Mais dans certains cas, le psychothérapeute est sans doute capable de provoquer une véritable mobilisation des conflits mentaux, reflétés dans le tonus musculaire, à travers une sorte de «séduction» par la relaxation. Cette possibilité justifie l'utilisation d'exercices de relaxation en tant que méthode indépendante ou complément au traitement cathartique.

Un "abus" de muscles à long terme dans le but de provoquer des spasmes névrotiques conduit nécessairement à la fatigue. En effet, la fatigue caractéristique de tous les états névrotiques pertinents est probablement due à l'innervation «dystonique» des muscles. Cette fatigue est particulièrement prononcée en cas d'inhibition de l'agressivité, souvent la fatigue est l'équivalent direct de la dépression.

La douleur musculaire psychogène n'est pas bien comprise.

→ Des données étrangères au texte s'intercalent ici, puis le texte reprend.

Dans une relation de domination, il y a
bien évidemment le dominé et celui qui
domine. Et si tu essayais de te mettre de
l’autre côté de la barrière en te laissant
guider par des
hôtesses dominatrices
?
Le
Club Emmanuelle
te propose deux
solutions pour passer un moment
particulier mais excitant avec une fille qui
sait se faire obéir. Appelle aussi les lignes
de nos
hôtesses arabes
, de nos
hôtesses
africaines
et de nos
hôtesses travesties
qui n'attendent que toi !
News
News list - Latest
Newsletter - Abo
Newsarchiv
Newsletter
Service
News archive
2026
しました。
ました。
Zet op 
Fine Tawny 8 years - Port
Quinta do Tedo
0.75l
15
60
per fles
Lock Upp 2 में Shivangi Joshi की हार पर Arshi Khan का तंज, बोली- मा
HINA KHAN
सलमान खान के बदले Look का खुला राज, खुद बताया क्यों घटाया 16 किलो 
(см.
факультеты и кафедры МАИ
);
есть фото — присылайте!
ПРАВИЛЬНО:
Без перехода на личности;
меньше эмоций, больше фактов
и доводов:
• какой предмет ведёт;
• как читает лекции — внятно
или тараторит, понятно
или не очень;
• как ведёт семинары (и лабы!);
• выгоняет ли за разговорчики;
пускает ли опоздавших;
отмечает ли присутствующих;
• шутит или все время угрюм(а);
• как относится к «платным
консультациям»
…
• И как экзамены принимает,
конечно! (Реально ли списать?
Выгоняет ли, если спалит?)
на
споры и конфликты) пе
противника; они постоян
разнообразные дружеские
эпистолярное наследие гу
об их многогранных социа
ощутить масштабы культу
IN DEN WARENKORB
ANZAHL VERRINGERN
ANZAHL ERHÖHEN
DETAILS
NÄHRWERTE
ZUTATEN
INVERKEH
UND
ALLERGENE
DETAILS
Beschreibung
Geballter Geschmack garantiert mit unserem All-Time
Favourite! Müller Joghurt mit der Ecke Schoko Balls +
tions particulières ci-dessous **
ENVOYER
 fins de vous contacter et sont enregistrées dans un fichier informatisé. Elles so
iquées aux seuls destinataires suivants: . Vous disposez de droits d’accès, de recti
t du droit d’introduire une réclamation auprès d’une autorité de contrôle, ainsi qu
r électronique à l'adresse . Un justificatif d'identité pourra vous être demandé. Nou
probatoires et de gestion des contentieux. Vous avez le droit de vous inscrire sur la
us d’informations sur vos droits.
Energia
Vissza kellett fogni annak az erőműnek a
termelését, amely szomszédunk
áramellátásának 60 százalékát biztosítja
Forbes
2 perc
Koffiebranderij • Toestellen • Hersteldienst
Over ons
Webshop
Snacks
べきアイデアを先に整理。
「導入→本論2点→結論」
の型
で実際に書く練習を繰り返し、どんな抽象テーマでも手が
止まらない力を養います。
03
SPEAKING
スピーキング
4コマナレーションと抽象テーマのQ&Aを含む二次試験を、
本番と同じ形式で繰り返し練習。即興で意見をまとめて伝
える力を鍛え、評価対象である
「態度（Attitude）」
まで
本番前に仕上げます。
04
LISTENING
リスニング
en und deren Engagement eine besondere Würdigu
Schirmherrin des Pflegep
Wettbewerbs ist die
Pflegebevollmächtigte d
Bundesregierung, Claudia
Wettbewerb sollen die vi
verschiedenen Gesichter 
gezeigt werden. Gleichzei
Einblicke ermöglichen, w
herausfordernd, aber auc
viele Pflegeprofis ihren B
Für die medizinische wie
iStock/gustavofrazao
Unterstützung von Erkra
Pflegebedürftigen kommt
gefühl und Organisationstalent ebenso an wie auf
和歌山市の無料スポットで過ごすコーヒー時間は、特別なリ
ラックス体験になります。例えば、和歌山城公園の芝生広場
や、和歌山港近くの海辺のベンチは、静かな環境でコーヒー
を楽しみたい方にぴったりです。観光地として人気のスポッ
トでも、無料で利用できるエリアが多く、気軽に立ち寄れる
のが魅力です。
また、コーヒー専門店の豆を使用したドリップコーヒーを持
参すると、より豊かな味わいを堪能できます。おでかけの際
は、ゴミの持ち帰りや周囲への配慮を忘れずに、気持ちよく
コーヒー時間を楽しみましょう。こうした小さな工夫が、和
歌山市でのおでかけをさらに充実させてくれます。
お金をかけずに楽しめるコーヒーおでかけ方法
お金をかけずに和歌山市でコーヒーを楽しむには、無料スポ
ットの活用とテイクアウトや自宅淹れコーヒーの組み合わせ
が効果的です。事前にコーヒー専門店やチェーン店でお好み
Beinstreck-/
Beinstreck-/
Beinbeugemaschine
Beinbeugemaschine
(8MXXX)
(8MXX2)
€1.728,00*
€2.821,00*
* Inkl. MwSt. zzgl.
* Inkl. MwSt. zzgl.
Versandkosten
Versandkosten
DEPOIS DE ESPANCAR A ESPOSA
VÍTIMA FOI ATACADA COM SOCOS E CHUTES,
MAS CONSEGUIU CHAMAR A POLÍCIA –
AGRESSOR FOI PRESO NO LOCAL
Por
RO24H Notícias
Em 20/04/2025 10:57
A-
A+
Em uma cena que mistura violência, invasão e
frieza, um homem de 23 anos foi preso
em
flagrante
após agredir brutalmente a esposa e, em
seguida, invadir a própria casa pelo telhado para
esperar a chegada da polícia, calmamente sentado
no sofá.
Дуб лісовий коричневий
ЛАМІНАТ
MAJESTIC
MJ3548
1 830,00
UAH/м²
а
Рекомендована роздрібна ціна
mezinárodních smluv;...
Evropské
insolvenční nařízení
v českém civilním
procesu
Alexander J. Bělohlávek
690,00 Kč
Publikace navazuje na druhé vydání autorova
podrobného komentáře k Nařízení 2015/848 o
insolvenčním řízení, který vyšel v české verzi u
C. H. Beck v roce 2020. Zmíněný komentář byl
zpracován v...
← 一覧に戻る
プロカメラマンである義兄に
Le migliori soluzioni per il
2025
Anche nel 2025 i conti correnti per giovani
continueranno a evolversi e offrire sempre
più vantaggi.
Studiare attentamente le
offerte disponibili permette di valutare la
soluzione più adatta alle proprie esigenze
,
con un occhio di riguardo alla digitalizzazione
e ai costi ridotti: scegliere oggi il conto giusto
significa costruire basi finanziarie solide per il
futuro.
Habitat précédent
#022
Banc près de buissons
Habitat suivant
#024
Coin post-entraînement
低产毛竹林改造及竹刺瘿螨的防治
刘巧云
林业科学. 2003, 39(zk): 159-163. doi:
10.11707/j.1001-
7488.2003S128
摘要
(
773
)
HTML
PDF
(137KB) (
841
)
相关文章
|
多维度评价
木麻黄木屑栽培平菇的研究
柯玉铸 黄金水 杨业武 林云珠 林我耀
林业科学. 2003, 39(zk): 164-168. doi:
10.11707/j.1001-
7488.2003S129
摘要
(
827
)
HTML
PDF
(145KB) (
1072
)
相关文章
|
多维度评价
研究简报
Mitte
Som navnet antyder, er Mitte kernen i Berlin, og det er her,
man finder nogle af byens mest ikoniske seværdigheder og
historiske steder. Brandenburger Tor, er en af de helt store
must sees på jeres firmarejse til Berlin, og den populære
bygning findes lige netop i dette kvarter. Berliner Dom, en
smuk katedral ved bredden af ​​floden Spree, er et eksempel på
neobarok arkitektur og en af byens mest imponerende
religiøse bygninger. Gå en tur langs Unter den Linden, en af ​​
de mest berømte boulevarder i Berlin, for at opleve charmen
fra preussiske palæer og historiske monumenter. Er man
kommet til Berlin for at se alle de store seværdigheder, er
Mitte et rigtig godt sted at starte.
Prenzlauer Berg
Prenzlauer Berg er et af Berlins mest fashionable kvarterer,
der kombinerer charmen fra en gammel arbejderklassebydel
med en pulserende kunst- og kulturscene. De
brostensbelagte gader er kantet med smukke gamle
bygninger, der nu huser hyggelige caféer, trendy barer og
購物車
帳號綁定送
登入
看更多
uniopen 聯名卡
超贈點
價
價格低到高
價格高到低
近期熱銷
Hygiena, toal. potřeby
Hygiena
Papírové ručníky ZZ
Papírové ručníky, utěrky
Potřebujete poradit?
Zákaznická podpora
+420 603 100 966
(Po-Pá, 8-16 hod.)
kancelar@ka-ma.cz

Parfois, ces douleurs sont des symptômes de conversion. Dans d'autres cas, ils sont une conséquence de la dystonie, ce qui est probablement le cas pour un certain type de douleur dans la région lombaire.
Les maladies rhumatoïdes affectant, comme vous le savez, non seulement le système musculaire, sont également sensibles aux influences psychogènes, du moins la structure mentale joue un rôle.

Dunbar distingue les deux types. L’un d’eux est un extraverti et un «traumaphilique», sujet aux lésions articulaires. Un autre type est un introverti, ambivalent, oscillant entre activité et passivité, sujet aux dommages cardiaques.

On sait peu de choses sur le rôle des facteurs psychogènes dans l'étiologie de la polyarthrite non rhumatoïde. Il semblerait que les individus prédisposés aux maladies somatiques, réprimant inconsciemment l'activité motrice, contribuent non seulement aux spasmes musculaires, mais également aux modifications non spécifiques des tissus des articulations.

Le patient, qui souffrait d'arthrite de Bechterew, éprouvait un immense plaisir des mouvements (et de l'exhibitionnisme) dans son enfance. Elle allait devenir une danseuse et captiver le public avec sa beauté. Son père a critiqué les fantasmes de sa fille et l'a convaincue qu'elle serait rejetée en raison de l'absence de pénis. En conséquence, elle a trouvé illégal de danser. La protestation s'est exprimée par le développement de l'agressivité, qui, par peur, a été lourdement indemnisée. Une arthrite de longue date signifiait punition pour le patient et interdiction finale des ambitions de "danse", d'exhibitionnisme et de tendances réactives dues à la "castration". L'importance de ces facteurs dans l'étiologie de l'arthrite reste incertaine.